- Given text
════════════════

Countries in Southeast Asia like Singapore, Malaysia, and Thailand have all implemented variations of the laws protecting an individual’s personal data. These Acts set rules to guide how organisations can collect and use the personal data of individuals within the respective country and impose fines when companies have been negligent. This further pushes companies to implement all necessary proactive steps to protect sensitive data adequately.

Another tip for staying ahead of cyberthreats is to have proactive, periodic updates. Cybersecurity teams should review protocols regularly to keep security processes up to date.

4. Bring employees on board

As cyberattacks become more complex, cybersecurity technology and processes are only one part of keeping companies and agencies safe. Employees are the next line of defense. Organisations can offer regular security training to employees and encourage good habits, like changing passwords frequently or using different credentials for each account.

Government agencies can also consider building a knowledge base in the form of a website or portal. This will ensure every staff member has access to the skills needed to identify and avoid cyberthreats.

Certifications are another way to help staff members stay on top of cybersecurity best practices. The Information Systems Audit and Control Association (ISACA), for instance, provides cybersecurity training and certification across various sectors. As the threat landscape evolves, organisations must continue upskilling their employees and instill good cyber practices.

════════════════

- Material supplied
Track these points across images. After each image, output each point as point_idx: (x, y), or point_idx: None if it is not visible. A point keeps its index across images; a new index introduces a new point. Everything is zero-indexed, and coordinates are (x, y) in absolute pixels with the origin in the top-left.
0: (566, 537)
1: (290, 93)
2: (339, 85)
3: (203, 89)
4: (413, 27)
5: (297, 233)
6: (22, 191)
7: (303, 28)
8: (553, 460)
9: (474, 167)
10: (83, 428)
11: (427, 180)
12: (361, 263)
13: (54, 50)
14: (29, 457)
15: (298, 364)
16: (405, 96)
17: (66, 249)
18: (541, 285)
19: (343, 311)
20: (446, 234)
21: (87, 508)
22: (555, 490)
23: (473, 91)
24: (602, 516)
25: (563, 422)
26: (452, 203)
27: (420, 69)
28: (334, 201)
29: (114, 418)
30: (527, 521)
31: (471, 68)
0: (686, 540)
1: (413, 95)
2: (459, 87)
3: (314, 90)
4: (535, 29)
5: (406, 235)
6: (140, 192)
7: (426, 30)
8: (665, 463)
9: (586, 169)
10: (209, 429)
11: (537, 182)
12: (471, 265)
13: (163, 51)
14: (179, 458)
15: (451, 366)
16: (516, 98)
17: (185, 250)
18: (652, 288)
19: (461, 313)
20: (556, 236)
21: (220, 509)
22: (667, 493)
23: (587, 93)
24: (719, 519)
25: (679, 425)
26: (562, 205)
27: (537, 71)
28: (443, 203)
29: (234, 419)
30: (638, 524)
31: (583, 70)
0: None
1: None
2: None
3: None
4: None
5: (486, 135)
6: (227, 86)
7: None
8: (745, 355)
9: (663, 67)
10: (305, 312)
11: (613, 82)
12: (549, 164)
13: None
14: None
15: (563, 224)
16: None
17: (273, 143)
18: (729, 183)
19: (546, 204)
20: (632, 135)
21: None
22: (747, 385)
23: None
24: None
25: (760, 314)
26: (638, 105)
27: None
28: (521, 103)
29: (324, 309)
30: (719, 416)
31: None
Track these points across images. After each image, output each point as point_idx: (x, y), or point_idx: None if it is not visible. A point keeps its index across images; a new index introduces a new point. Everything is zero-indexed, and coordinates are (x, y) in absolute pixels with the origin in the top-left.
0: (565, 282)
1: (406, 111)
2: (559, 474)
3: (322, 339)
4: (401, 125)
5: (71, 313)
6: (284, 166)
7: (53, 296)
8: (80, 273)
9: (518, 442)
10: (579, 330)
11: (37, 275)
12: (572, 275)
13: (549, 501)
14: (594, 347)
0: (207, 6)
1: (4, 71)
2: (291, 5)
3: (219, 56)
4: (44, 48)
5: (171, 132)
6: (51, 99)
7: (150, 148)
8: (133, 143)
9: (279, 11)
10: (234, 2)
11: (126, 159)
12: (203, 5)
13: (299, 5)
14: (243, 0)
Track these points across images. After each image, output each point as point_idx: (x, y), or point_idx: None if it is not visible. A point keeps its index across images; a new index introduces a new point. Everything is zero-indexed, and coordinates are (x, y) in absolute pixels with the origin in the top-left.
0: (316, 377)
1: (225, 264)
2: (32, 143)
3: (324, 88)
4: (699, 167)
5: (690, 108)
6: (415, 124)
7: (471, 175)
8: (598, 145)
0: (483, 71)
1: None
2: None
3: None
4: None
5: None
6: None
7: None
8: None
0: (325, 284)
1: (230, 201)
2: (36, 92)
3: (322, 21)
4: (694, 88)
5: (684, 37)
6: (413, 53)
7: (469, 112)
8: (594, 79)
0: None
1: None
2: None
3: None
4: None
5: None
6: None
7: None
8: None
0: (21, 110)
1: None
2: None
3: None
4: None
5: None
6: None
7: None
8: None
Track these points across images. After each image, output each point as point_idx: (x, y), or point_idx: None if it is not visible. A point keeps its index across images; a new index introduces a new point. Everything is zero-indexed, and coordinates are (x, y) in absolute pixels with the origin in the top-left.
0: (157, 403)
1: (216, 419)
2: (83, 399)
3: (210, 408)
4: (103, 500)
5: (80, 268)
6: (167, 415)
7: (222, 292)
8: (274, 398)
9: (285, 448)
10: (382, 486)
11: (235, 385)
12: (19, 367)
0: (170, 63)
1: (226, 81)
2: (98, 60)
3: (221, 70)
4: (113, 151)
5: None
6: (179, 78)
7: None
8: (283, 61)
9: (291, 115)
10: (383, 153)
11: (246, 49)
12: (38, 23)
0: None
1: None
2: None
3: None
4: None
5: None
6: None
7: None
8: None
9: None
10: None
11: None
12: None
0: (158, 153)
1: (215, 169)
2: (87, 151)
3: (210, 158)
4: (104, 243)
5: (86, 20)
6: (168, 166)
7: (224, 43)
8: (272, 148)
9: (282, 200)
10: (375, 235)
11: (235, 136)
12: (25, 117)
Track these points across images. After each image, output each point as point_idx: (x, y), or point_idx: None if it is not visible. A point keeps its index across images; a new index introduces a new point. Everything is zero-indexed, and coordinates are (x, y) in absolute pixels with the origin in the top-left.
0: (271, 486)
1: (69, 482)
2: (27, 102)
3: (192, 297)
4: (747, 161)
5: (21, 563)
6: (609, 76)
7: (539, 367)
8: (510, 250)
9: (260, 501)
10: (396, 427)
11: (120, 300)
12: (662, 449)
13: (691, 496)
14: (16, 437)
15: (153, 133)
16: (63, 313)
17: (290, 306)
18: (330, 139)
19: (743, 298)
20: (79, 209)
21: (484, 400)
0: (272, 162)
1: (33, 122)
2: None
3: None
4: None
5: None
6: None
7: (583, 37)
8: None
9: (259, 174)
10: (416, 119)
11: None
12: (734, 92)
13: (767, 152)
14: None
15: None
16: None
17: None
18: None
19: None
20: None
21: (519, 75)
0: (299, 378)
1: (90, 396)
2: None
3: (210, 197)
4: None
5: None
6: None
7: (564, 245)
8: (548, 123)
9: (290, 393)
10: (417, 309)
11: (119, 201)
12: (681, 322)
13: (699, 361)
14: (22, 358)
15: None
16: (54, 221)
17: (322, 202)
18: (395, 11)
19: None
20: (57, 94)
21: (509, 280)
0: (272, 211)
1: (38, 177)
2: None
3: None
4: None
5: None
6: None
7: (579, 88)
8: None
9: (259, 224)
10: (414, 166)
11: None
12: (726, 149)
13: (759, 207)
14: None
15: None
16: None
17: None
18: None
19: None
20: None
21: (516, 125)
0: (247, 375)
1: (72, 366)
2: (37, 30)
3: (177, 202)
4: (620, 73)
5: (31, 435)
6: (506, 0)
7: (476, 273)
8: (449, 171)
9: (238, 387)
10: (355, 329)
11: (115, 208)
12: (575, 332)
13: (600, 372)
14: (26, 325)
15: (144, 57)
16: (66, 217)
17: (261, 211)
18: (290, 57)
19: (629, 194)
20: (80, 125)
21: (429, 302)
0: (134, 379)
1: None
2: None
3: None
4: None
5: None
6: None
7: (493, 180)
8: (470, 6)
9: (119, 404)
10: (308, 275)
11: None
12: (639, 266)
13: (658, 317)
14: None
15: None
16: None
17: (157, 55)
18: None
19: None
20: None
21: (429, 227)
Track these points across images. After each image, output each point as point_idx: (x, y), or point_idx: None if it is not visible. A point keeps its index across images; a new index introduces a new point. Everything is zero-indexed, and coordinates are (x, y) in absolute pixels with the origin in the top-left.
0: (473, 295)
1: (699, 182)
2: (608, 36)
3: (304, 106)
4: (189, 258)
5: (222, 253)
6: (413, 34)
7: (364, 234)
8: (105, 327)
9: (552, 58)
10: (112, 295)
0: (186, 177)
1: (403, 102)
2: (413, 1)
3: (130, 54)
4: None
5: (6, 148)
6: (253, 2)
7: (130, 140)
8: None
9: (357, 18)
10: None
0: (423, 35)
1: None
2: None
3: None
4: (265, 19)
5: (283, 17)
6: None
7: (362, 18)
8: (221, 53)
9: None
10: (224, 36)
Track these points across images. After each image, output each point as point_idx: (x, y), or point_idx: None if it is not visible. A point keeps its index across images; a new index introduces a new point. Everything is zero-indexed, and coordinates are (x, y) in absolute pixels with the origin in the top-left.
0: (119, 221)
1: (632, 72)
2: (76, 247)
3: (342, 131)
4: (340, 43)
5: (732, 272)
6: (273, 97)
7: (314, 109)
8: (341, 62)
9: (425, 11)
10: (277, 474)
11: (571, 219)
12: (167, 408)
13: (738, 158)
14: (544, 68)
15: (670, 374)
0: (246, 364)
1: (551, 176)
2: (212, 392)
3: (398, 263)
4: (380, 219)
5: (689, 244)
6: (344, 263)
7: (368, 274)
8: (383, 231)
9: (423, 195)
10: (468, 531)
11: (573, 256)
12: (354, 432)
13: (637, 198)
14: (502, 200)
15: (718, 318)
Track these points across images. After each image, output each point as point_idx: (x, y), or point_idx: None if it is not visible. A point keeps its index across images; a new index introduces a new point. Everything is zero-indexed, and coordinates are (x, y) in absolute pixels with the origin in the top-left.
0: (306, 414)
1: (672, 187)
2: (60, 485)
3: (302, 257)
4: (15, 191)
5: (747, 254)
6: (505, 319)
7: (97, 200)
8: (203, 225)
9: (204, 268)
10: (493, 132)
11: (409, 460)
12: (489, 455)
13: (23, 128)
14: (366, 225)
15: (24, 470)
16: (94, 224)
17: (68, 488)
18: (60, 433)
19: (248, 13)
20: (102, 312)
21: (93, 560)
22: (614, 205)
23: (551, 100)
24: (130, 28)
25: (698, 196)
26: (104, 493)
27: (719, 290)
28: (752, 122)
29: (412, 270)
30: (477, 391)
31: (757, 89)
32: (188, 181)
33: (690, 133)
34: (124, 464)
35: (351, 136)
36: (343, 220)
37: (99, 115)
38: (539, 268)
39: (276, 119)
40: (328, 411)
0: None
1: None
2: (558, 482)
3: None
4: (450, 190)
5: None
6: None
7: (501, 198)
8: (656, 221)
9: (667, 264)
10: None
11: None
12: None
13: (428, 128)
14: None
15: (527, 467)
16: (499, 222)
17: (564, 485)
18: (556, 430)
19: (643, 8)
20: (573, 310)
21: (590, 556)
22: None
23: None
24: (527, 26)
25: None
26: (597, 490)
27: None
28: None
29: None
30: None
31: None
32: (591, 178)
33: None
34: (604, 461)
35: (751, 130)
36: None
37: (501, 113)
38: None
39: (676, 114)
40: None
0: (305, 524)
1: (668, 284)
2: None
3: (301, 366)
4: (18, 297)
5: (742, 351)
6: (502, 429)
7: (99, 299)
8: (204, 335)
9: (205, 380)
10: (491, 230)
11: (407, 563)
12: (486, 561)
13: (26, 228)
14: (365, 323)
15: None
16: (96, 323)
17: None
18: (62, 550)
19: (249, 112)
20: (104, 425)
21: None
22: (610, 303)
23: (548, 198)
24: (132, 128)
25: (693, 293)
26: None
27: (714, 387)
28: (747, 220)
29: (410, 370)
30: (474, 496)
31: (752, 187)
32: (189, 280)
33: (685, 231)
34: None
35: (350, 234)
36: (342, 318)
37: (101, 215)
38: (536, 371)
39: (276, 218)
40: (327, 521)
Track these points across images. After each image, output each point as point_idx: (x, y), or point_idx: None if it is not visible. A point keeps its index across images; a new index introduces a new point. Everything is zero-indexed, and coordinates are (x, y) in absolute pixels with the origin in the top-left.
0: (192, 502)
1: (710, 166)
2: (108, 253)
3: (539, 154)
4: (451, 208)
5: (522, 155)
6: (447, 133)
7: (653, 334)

════════════════

- Things to do
A: In the cybersecurity passage, which organization is given as an example of a provider of cybersecurity training and certification?
B: Please reproduce word for word the part of the cybersecurity passage that opens with the words containing "Another tip for" and closes with "for each account.".
C: Write the next part of the cybersecurity passage, picking up after its final sentence.

- Responses by task
A: The Information Systems Audit and Control Association (ISACA).

B:
Another tip for staying ahead of cyberthreats is to have proactive, periodic updates. Cybersecurity teams should review protocols regularly to keep security processes up to date.

4. Bring employees on board

As cyberattacks become more complex, cybersecurity technology and processes are only one part of keeping companies and agencies safe. Employees are the next line of defense. Organisations can offer regular security training to employees and encourage good habits, like changing passwords frequently or using different credentials for each account.

C:
5. International and regional cooperation

Since cybercrime is a borderless crime, it’s vital for organisations to find allies nationally and internationally in this fight. Keeping in touch with a larger community of security experts will help everyone stay on the cutting edge in the fight against these malicious actors.

The Association of Southeast Asian Nations (ASEAN) Cybersecurity Cooperation Strategy, for example, lays out a roadmap for strengthening regional cooperation among ASEAN nations to tackle cyberthreats jointly. The Strategy includes a regional cybersecurity awareness programme and sets regional cybersecurity guidelines for emerging tech like 5G and the Internet of Things (IoT).

Organisations may not have the gift of prophecy, but they don’t need to be cursed to a fate of ill preparation. While they may not have precise information on cyberthreats, governments and organisations can ensure they’re prepared to deal with these threats through ample preparation and ongoing evaluation of their risk profile.